La peinture abstraite, il n’y a pas qu’à la villa du Parc qu’on la rencontre. Au détour du dernier conseil municipal du 26 mars 2013, le beau discours de M Becquet sur l’état des finances locales et les perspectives de son évolution pour le futur proche, était formidablement poétique. Tous les chiffres s’enchaînaient dans une présentation lisse des finances annemassiennes, éclairée par les tableaux projetés sur l’écran surmontant l’orateur, réminiscence de la lumière bleutée descendue des vitraux de la Sainte Chapelle. Tout allait bien dans la meilleure gestion du monde. Le budget était en équilibre, le bougre, pas la plus petite ombre de déficit structurel, un recours à l’emprunt modéré, une autosatisfaction qui n’avait d’égale que la marge d’autofinancement. C’était à peine si les dépenses de fonctionnement augmentaient de plus d’un point au-dessus de l’inflation, tout comme le poste principal (plus de 22 millions d’euros) des charges de personnels. Un rien. Seul l’esprit chagrin de François Vigny trouvait à y redire. Les conseillers de la majorité communiaient dans un silence respectueux avec le ministre du Culte de Mammon le maudit. Impossible même de critiquer sa cécité au monde. En introduction, juste après une citation bien sentie d’Alain sur la relation entre l’optimisme et la volonté, opposé au pessimisme fils incestueux de l’humeur, il prenait soin de décrire l’effondrement de l’occident avec les accents prophétiques de l’apocalypse selon Jean. (Je sais, j’exagère).  Louis Mermet devait d’ailleurs le féliciter de prendre enfin conscience de la réalité.

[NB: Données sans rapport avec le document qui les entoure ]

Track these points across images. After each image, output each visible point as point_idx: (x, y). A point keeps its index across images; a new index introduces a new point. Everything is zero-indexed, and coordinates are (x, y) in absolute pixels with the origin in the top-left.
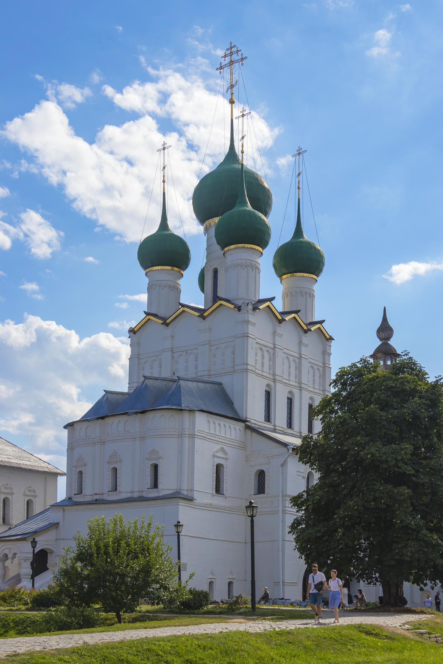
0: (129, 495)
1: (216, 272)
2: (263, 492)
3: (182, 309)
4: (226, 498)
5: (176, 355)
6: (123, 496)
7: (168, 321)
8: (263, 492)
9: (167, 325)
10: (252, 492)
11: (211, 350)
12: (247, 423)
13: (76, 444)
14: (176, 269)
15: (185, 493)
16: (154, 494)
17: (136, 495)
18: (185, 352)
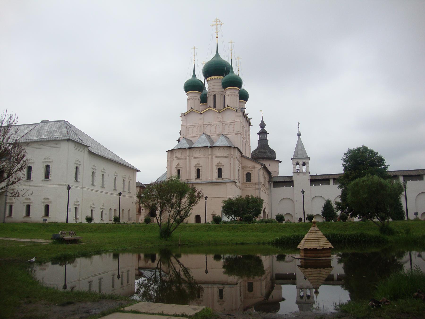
0: (205, 180)
1: (215, 96)
2: (250, 181)
3: (209, 108)
4: (239, 183)
5: (205, 126)
6: (203, 181)
7: (202, 112)
8: (251, 182)
9: (201, 114)
10: (245, 181)
11: (222, 125)
12: (242, 154)
13: (174, 159)
14: (200, 92)
15: (233, 180)
16: (220, 180)
17: (209, 181)
18: (209, 125)
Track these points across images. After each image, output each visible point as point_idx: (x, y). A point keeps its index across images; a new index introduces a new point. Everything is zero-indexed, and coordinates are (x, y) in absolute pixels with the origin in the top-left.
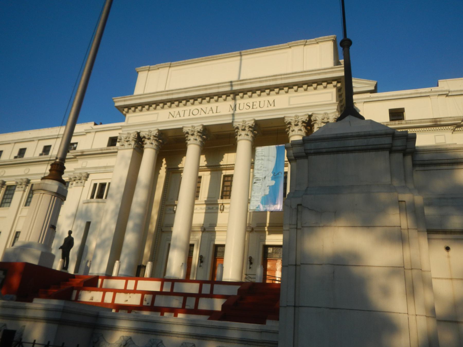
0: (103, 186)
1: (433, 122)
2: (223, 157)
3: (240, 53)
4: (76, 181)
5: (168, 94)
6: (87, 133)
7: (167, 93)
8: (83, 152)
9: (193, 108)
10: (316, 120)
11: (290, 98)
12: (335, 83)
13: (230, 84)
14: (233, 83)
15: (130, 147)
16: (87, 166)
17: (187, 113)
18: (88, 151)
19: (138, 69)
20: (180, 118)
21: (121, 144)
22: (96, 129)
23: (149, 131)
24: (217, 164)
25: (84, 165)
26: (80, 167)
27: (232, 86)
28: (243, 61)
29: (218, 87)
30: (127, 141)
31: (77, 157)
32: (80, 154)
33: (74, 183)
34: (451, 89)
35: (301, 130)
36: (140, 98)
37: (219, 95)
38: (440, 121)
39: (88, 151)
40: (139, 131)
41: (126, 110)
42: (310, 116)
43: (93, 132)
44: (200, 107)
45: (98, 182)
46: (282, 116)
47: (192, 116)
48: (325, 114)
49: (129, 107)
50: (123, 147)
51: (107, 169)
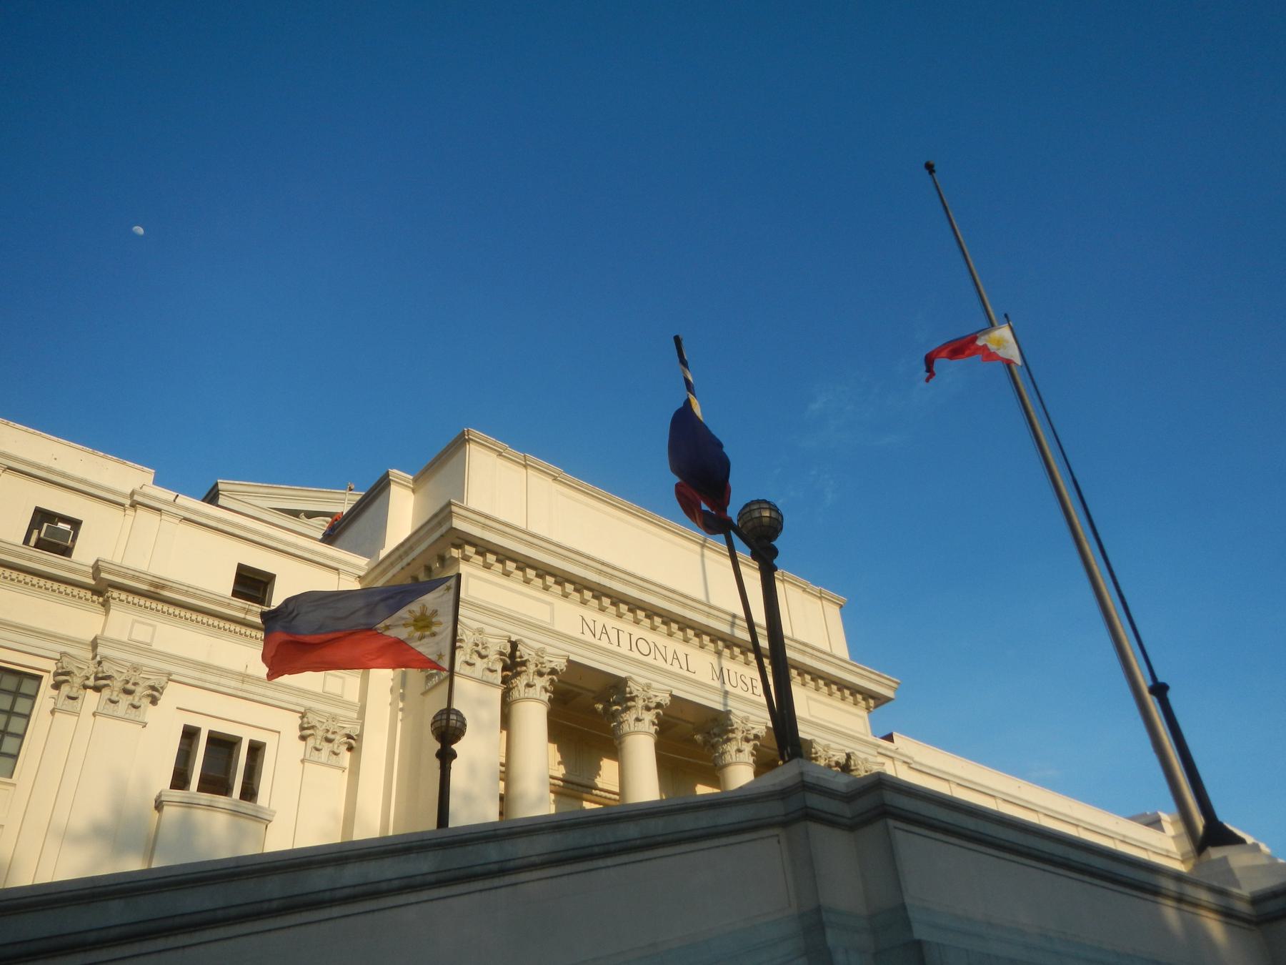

Il reste un point avoué par le maire et son ministre, d’une extrême importance politique. Comme les sous de l’État (la dotation générale de fonctionnement) vont fondre dans les prochaines années, et qu’il leur paraît, heureusement, difficile d’augmenter les impôts, qu’il leur paraît tout aussi délicat de diminuer les dépenses, surtout dans les contextes électoraux à venir, il ne leur reste qu’une seule solution pour boucler les futurs budgets : réduire l’autofinancement, c’est à dire l’investissement. Cela a été dit expressément.

L’aveu est de taille. Il signe la fin d’un certain discours.

Ce n’est pas l’excellence de sa gestion qui permettait et permet encore à l’équipe majoritaire qui gère la ville depuis trente ans, à la fois d’investir et de dépenser beaucoup dans tous les domaines. Non c’est plus simple. C’est l’opulence des finances qui résulte simplement de recettes supplémentaires, supérieures à 25 % de la totalité des recettes courantes : les fonds frontaliers et le casino.

Et une autre vérité éclate. La part d’autofinancement, qui est l’excédent des recettes sur les dépenses courantes, et qui sert à investir, diminue au fil des ans en proportion. Cette part représente aujourd’hui en gros un dixième du total du budget. Or, elle devrait en représenter le quart. Elle devrait, dans une rigoureuse gestion, être égale au montant des recettes exceptionnelles que sont les fonds frontaliers et le produit des taxes sur le casino.

Au lieu de cela, c’est une part moindre, moitié moindre qui est consacrée à  l’autofinancement, et donc à l’investissement.

Ce qui signifie clairement que la gestion n’est pas aussi rigoureuse qu’elle le prétend. Les chapitres des dépenses dans le budget sont atteints d’obésité à Annemasse. Mais cela reste dans l’ombre. Sous les projecteurs il y a une apparence de bonne gestion, manifestée par la marge d’autofinancement qui se transforme en investissement. On investit et on dépense. Mais en fait on dépense beaucoup et on investit peu en proportion compte tenu des 12 millions d’euros supplémentaires apportés par des recettes exceptionnelles, dont aucune ville comparable ne dispose. Les chiffres présentés annuellement par l’équipe majoritaire sont beaux comme une peinture abstraite. Il faudrait simplement un peu plus de réalisme.